MGSV87.5% of premiums at 1-3%
Death BenefitGreater of full account value or Enhanced Death Benefit (if elected). Enhanced Death Benefit Base equals premiums paid plus guaranteed 10% simple interest annual roll-up for up to 15 years or until contract anniversary after age 90, whichever is earlier.
Income RiderNot available
Premium BonusNone
AvailabilityNot approved in New York
Carrier snapshot

Legal Entity: Forethought Life Insurance Company

Parent: Global Atlantic Financial Group

A.M. Best Rating: A

Final take

ForeAccumulation II 7-Year is a reasonable choice for a buyer who wants a 7-year accumulation FIA with more index variety than most competitors offer in this duration band, and who may want to layer in a legacy benefit through the optional death benefit rider.
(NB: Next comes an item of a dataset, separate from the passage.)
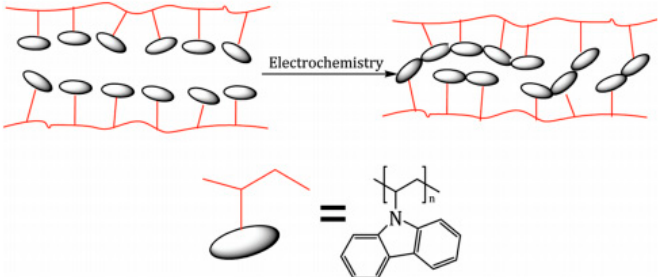
Figure 10. Schematic representation of the precursor polymer approach to CPN films. Reproduced with permission from Frau et al. [133]. Copyright (2010) American Chemical Society.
The bailout provision is a genuine structural positive that limits the downside of a carrier cutting renewal rates aggressively at the end of a term.

The product is not a fit for someone who wants guaranteed income, plans to access more than the free-withdrawal amount during the surrender period, or is comparing it against simpler accumulation FIAs and does not value the breadth of the crediting menu. For buyers over 70 considering the death benefit rider, run the math carefully — 1.20% annually is a real cost that adds up over a 7-year contract.

If the goal is pure accumulation with principal protection and you are comfortable with a 7-year commitment, ForeAccumulation II 7-Year belongs on the shortlist.